Life is is hard. Period. And I know that perspective is everything: hard compared to what? I have not lost a child or even a parent, yet I say Life is hard. I know I need to adjust my view finder and see with different eyes... and I am trying. I guess each one of us fight our own battles. Everyone of us live in our own world of troubles and we don't have answers and clear cut paths. Sometimes it resolves and the hardship comes to an end. But in many cases it's something that just becomes a part of our lives and we learn to live with it. I try to teach my girls that it's not what happens to you that defines you, but how you handle it. And in the handling is where I think we can all be brave together.
I have been going through a hard time in my marriage for the past 3 years. I don't think I need to disclose the details, as it's not really relevant here or my story to tell (for now). But I have endeavoured to handle everything that comes my way with grace and as much peace as possible.
It's not always easy. I will admit there have been many times that I simply couldn't do that. I will also admit that I have learned so much about myself in the process. I have discovered that I am stronger than I think. That I love myself more than I could ever thought: this is a good thing, by the way. Self love when times are hard is important. It gives you self respect. It makes you look at the world with softer eyes. I makes you hold your tongue when you want to lash out. I reminds you that you are wired for struggle but that you are worthy of love and belonging.
Self love equates to being your own friend. To be that familiar face in the mirror when negative feelings swirls around you. It causes you to believe the word that says: “If you’ll hold on to me for dear life,” says God, “I’ll get you out of any trouble. I’ll give you the best of care if you’ll only get to know and trust me. Call me and I’ll answer, be at your side in bad times; I’ll rescue you, then throw you a party. I’ll give you a long life, give you a long drink of salvation!”
Loving yourself means to be your own best friend. To talk to yourself in soft tones. To be kind to yourself and to look out for yourself. Not in a selfish manner, but in a tender hearted way.
Please don't think I am there. I am not. But looking back over the past 3 years, I am delighted to see that I have come closer to loving myself instead of moving further away.

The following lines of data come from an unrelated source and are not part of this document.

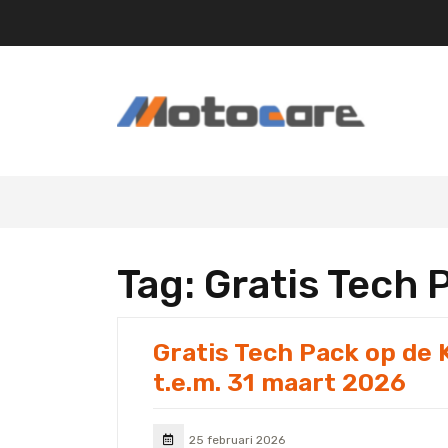
Skip
to
content
Tag:
Gratis Tech 
Gratis Tech Pack op de
t.e.m. 31 maart 2026
25 februari 2026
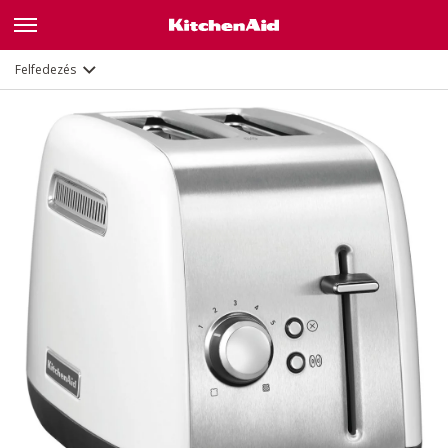
Leírás
Jellemzők
Dokumentumok
Felfedezés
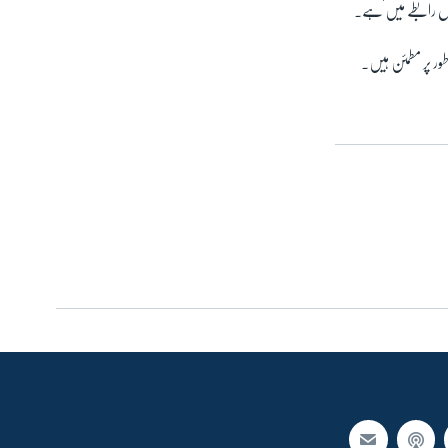
لسل رابطے میں ہے۔
طور پر مطمئن ہیں۔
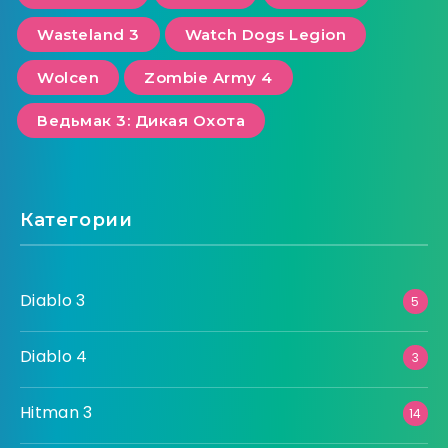
Wasteland 3
Watch Dogs Legion
Wolcen
Zombie Army 4
Ведьмак 3: Дикая Охота
Категории
Diablo 3
5
Diablo 4
3
Hitman 3
14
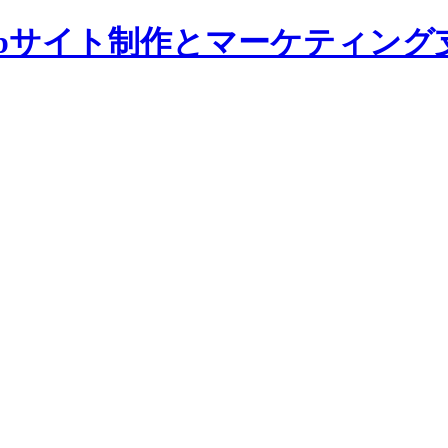
bサイト制作とマーケティング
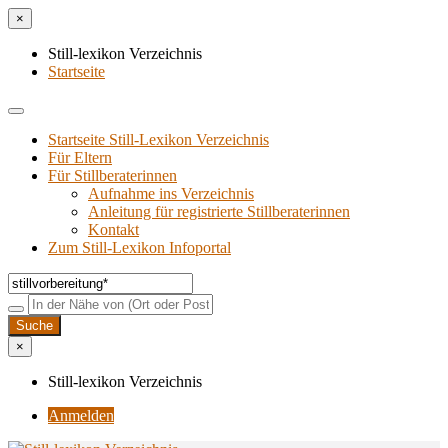
×
Still-lexikon Verzeichnis
Startseite
Startseite Still-Lexikon Verzeichnis
Für Eltern
Für Stillberaterinnen
Aufnahme ins Verzeichnis
Anlei­tung für regis­trier­te Stillberaterinnen
Kon­takt
Zum Still-Lexikon Infoportal
×
Still-lexikon Verzeichnis
Anmelden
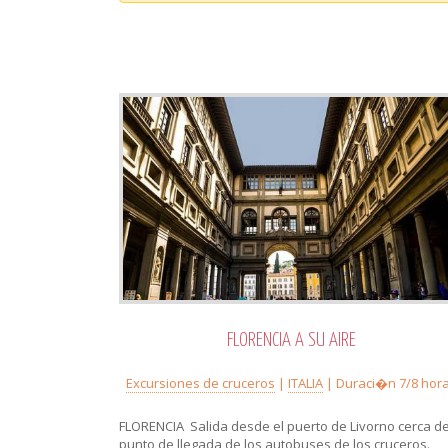
FLORENCIA A SU AIRE
Excursiones de cruceros
|
ITALIA
| Duraci�n 7/8 hor
FLORENCIA Salida desde el puerto de Livorno cerca de
punto de llegada de los autobuses de los cruceros.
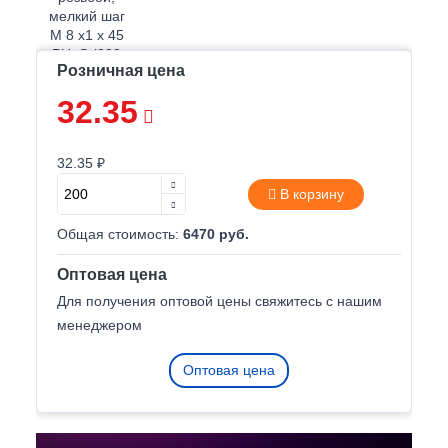
Розничная цена
32.35
32.35 ₽
В корзину
Общая стоимость:
6470 руб.
Оптовая цена
Для получения оптовой цены свяжитесь с нашим
менеджером
Оптовая цена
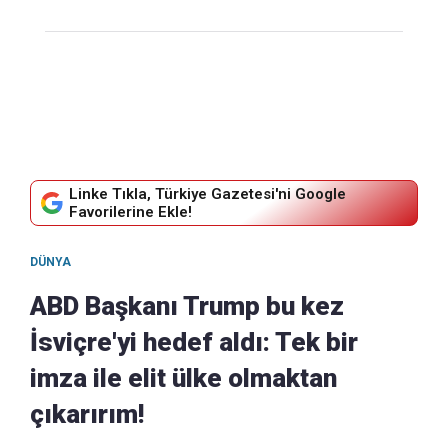
Linke Tıkla, Türkiye Gazetesi'ni Google
Favorilerine Ekle!
DÜNYA
ABD Başkanı Trump bu kez
İsviçre'yi hedef aldı: Tek bir
imza ile elit ülke olmaktan
çıkarırım!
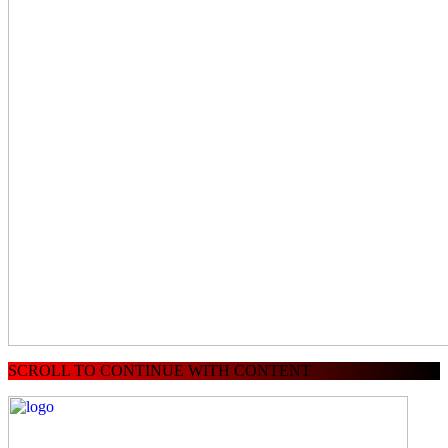
SCROLL TO CONTINUE WITH CONTENT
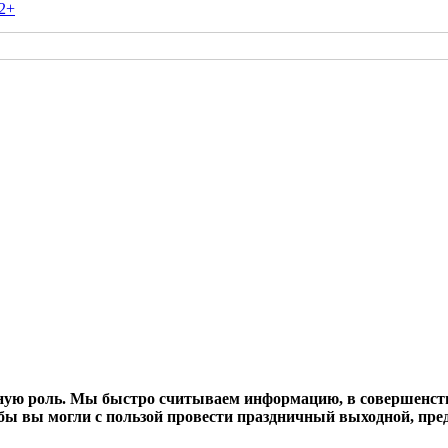
2+
ую роль. Мы быстро считываем информацию, в совершенстве
тобы вы могли с пользой провести праздничный выходной, пр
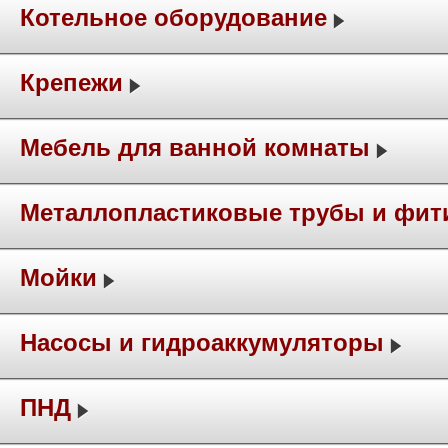
Котельное оборудование
Крепежи
Мебель для ванной комнаты
Металлопластиковые трубы и фит
Мойки
Насосы и гидроаккумуляторы
ПНД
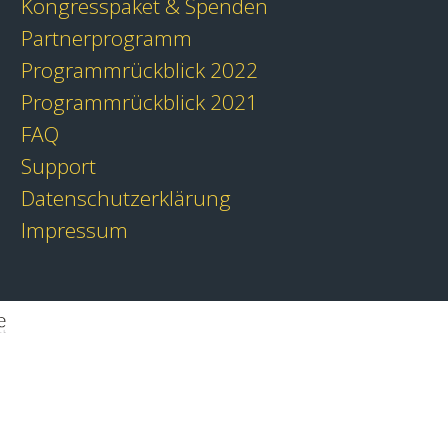
Kongresspaket & Spenden
Partnerprogramm
Programmrückblick 2022
Programmrückblick 2021
FAQ
Support
Datenschutzerklärung
Impressum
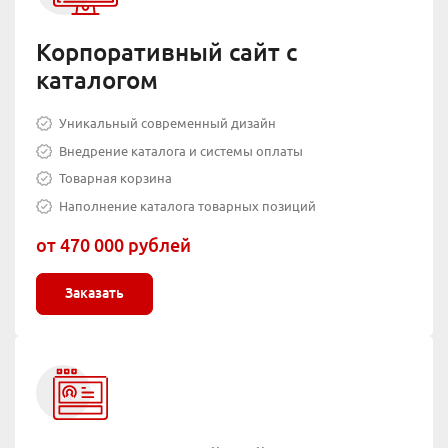
Корпоративный сайт с
каталогом
Уникальный современный дизайн
Внедрение каталога и системы оплаты
Товарная корзина
Наполнение каталога товарных позиций
от 470 000 рублей
Заказать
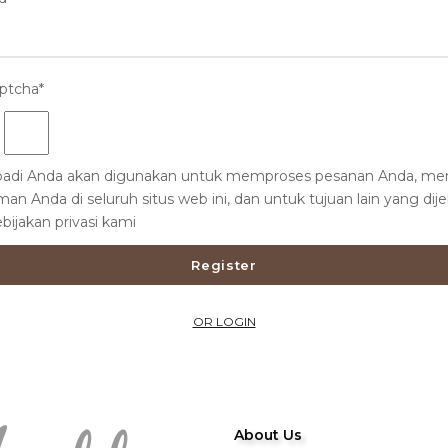
ptcha*
=
ibadi Anda akan digunakan untuk memproses pesanan Anda, m
an Anda di seluruh situs web ini, dan untuk tujuan lain yang dij
bijakan privasi kami
Register
OR LOGIN
About Us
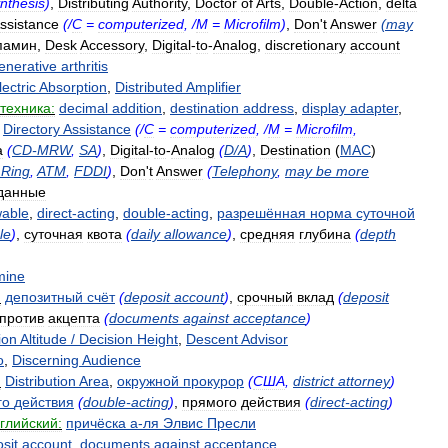
nthesis
)
,
Distributing
Authority
,
Doctor
of
Arts
,
Double
-
Action
,
delta
ssistance
(/
C
=
computerized
, /
M
=
Microfilm
)
,
Don
'
t
Answer
(
may
памин
,
Desk
Accessory
,
Digital
-
to
-
Analog
,
discretionary
account
enerative
arthritis
lectric
Absorption
,
Distributed
Amplifier
техника:
decimal
addition
,
destination
address
,
display
adapter
,
,
Directory
Assistance
(/
C
=
computerized
, /
M
=
Microfilm
,
a
(
CD
-
MRW
,
SA
)
,
Digital
-
to
-
Analog
(
D
/
A
)
,
Destination
(
MAC
)
Ring
,
ATM
,
FDDI
)
,
Don
'
t
Answer
(
Telephony
,
may
be
more
данные
wable
,
direct
-
acting
,
double
-
acting
,
разрешённая
норма
суточной
le
)
,
суточная
квота
(
daily
allowance
)
,
средняя
глубина
(
depth
mine
:
депозитный
счёт
(
deposit
account
)
,
срочный
вклад
(
deposit
против
акцепта
(
documents
against
acceptance
)
ion
Altitude
/
Decision
Height
,
Descent
Advisor
o
,
Discerning
Audience
:
Distribution
Area
,
окружной
прокурор
(
США
,
district
attorney
)
го
действия
(
double
-
acting
)
,
прямого
действия
(
direct
-
acting
)
глийский:
причёска
а
-
ля
Элвис
Пресли
sit
account
,
documents
against
acceptance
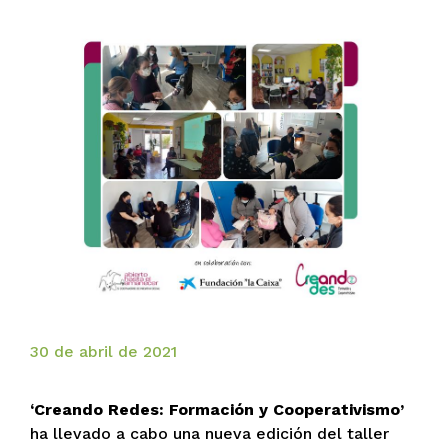
30 de abril de 2021
‘Creando Redes: Formación y Cooperativismo’
ha llevado a cabo una nueva edición del taller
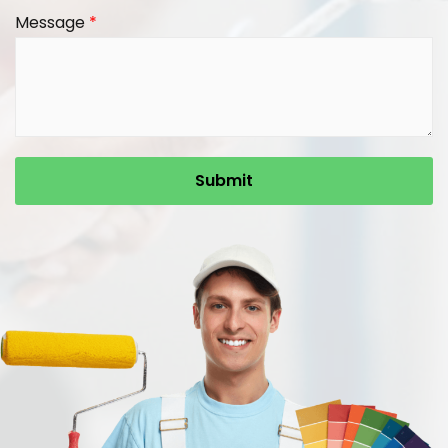
Message
*
Submit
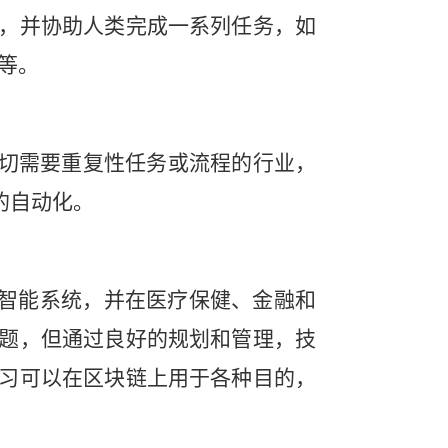
，并协助人类完成一系列任务，如
等。
一切需要重复性任务或流程的行业，
的自动化。
造智能系统，并在医疗保健、金融和
题，但通过良好的规划和管理，技
习可以在区块链上用于各种目的，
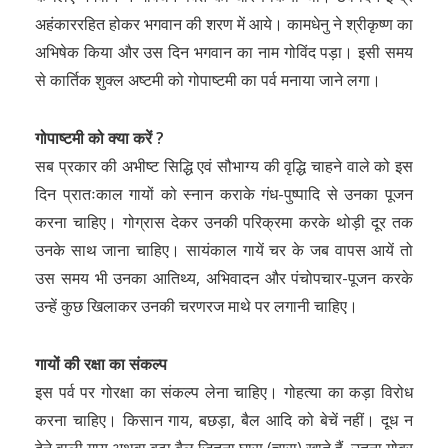
अहंकाररहित होकर भगवान की शरण में आये। कामधेनु ने श्रीकृष्ण का
अभिषेक किया और उस दिन भगवान का नाम गोविंद पड़ा। इसी समय
से कार्तिक शुक्ल अष्टमी को गोपाष्टमी का पर्व मनाया जाने लगा।
गोपाष्टमी को क्या करें ?
सब प्रकार की अभीष्ट सिद्धि एवं सौभाग्य की वृद्धि चाहने वाले को इस
दिन प्रातःकाल गायों को स्नान कराके गंध-पुष्पादि से उनका पूजन
करना चाहिए। गोग्रास देकर उनकी परिक्रमा करके थोड़ी दूर तक
उनके साथ जाना चाहिए। सायंकाल गायें चर के जब वापस आयें तो
उस समय भी उनका आतिथ्य, अभिवादन और पंचोपचार-पूजन करके
उन्हें कुछ खिलाकर उनकी चरणरज माथे पर लगानी चाहिए।
गायों की रक्षा का संकल्प
इस पर्व पर गोरक्षा का संकल्प लेना चाहिए। गोहत्या का कड़ा विरोध
करना चाहिए। किसान गाय, बछड़ा, बैल आदि को बेचें नहीं। दूध न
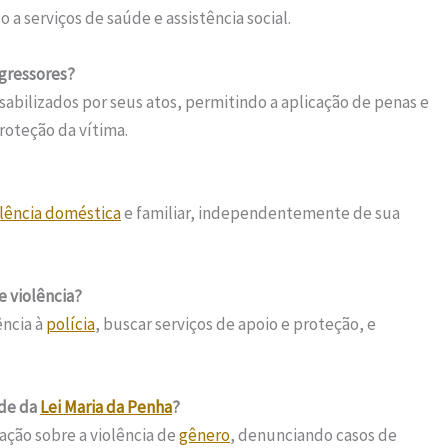
o a serviços de saúde e assistência social.
gressores?
sabilizados por seus atos, permitindo a aplicação de penas e
roteção da vítima.
olência doméstica
e familiar, independentemente de sua
e violência?
ência à
polícia
, buscar serviços de apoio e proteção, e
ade da
Lei Maria da Penha
?
ação sobre a violência de
gênero
, denunciando casos de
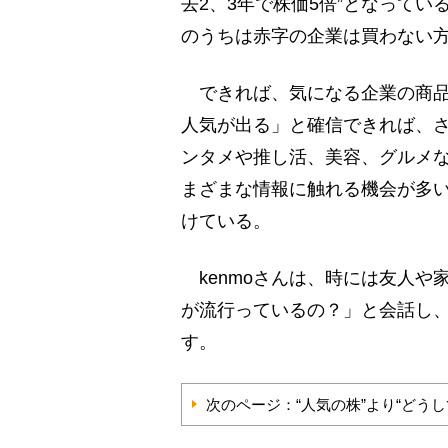
去2、3年で株価5倍”となって
のうちは赤字の企業は買わない方
できれば、気になる企業の商品
人気が出る」と確信できれば、
ンタメや推し活、美容、グルメ
まざまな情報に触れる機会が多い
けている。
kenmoさんは、時には友人や
が流行っているの？」と会話し
す。
次のページ：“人気の株”より“どう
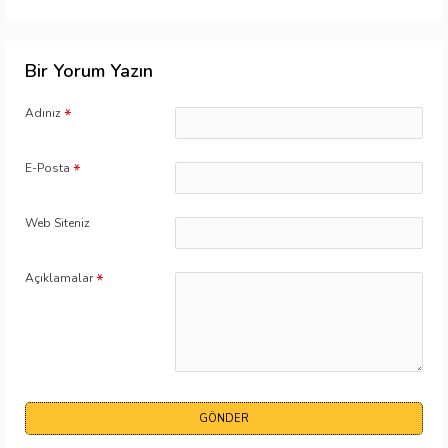
Bir Yorum Yazın
Adınız
E-Posta
Web Siteniz
Açıklamalar
GÖNDER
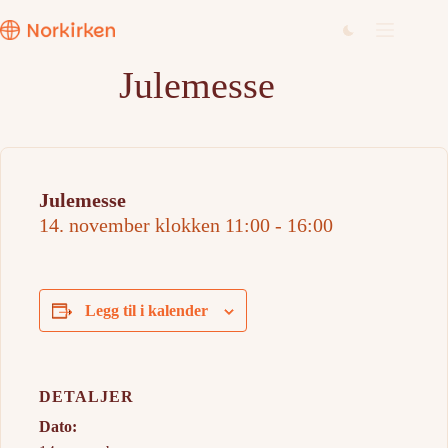
Hopp
til
innholdet
Julemesse
Julemesse
14. november klokken 11:00
-
16:00
Legg til i kalender
DETALJER
Dato:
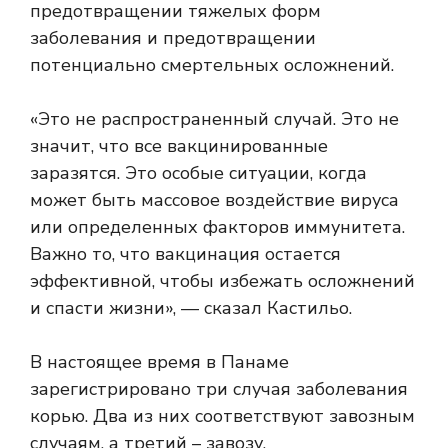
предотвращении тяжелых форм
заболевания и предотвращении
потенциально смертельных осложнений.
«Это не распространенный случай. Это не
значит, что все вакцинированные
заразятся. Это особые ситуации, когда
может быть массовое воздействие вируса
или определенных факторов иммунитета.
Важно то, что вакцинация остается
эффективной, чтобы избежать осложнений
и спасти жизни», — сказал Кастильо.
В настоящее время в Панаме
зарегистрировано три случая заболевания
корью. Два из них соответствуют завозным
случаям, а третий – завозу.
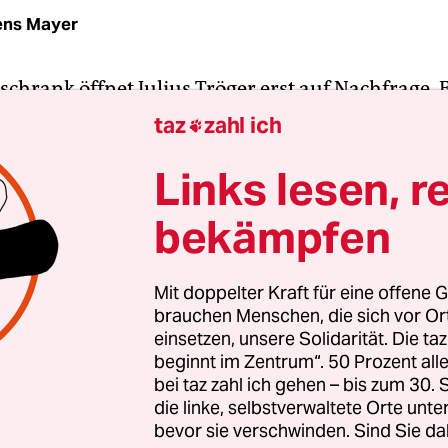
ens Mayer
chrank öffnet Julius Tröger erst auf Nachfrage. E
Grimme-Online-Award heraus, den er mit seine
taz
zahl ich

chen gewonnen hat, legt ihn aber schnell wieder
Links lesen, r
risch.“ In einer anderen Schublade liegt der wür
en-Preis, den er Ende April entgegennehmen dur
bekämpfen
en wäre uns eher unangenehm, auch wenn wir u
e natürlich sehr freuen.“
Mit doppelter Kraft für eine offene G
brauchen Menschen, die sich vor O
ichnungen hat Tröger mit seinem Interaktiv-Te
einsetzen, unsere Solidarität. Die ta
bjahr bekommen, im letzten Jahr waren es 13. Wie 
beginnt im Zentrum“. 50 Prozent a
waren, kann der 33-Jährige aus dem Gedächtnis 
bei taz zahl ich gehen – bis zum 30
die linke, selbstverwaltete Orte unte
 seiner Homepage kann man nachzählen: Seit 2011
bevor sie verschwinden. Sind Sie da
ommen 12 Nominierungen. Es läuft gut beim Inter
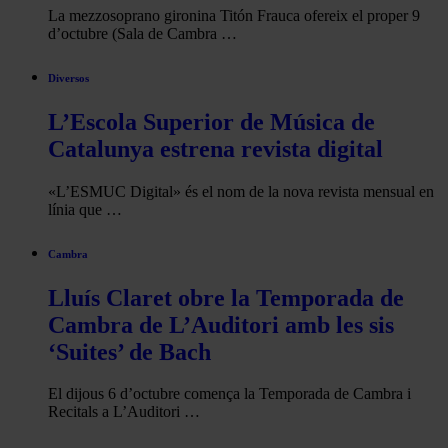
La mezzosoprano gironina Titón Frauca ofereix el proper 9
d’octubre (Sala de Cambra …
Diversos
L’Escola Superior de Música de
Catalunya estrena revista digital
«L’ESMUC Digital» és el nom de la nova revista mensual en
línia que …
Cambra
Lluís Claret obre la Temporada de
Cambra de L’Auditori amb les sis
‘Suites’ de Bach
El dijous 6 d’octubre comença la Temporada de Cambra i
Recitals a L’Auditori …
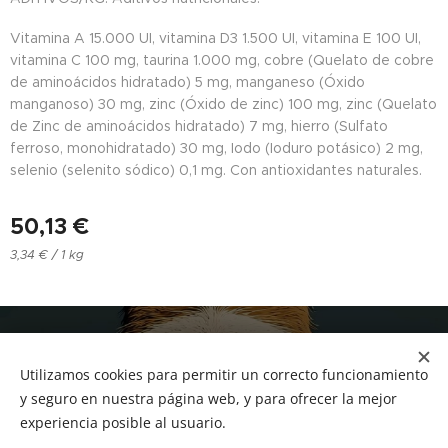
Vitamina A 15.000 UI, vitamina D3 1.500 UI, vitamina E 100 UI,
vitamina C 100 mg, taurina 1.000 mg, cobre (Quelato de cobre
de aminoácidos hidratado) 5 mg, manganeso (Óxido
manganoso) 30 mg, zinc (Óxido de zinc) 100 mg, zinc (Quelato
de Zinc de aminoácidos hidratado) 7 mg, hierro (Sulfato
ferroso, monohidratado) 30 mg, Iodo (Ioduro potásico) 2 mg,
selenio (selenito sódico) 0,1 mg. Con antioxidantes naturales.
50,13
€
3,34 € / 1 kg
NUCAN mascotas
Utilizamos cookies para permitir un correcto funcionamiento
Tf.666351543
Cookies
y seguro en nuestra página web, y para ofrecer la mejor
experiencia posible al usuario.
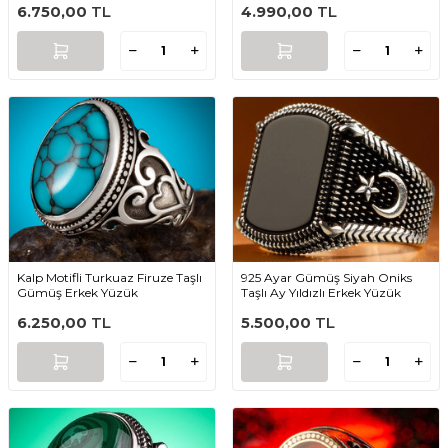
6.750,00
TL
4.990,00
TL
Kalp Motifli Turkuaz Firuze Taşlı
925 Ayar Gümüş Siyah Oniks
Gümüş Erkek Yüzük
Taşlı Ay Yıldızlı Erkek Yüzük
6.250,00
TL
5.500,00
TL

A few weeks ago, I came to the realization that I have been neglecting my skin for months. I was so happy to discover this... because this meant I could actively make a decision to change. And I did. For the last 3 weeks, I have just gotten diligent with my facial routine at night. I even time myself and discovered that it takes me 2 minutes to go through the moves and climb into bed with a clean skin. This is but a small token of loving yourself. The other realization that I came to was that I have fallen out of the habit to eat healthy on a regular basis. So, i made changes and decisions and I really do feel so much better for it.
Loving yourself means that someone else's love (or lack there of) does not define you... It means that you are not paranoid when someone is cool with you... you have faith in your own heart. Loving yourself means that there is a quiet confidence within you that bears up under pressure.
Let's be brave together and love yourself more.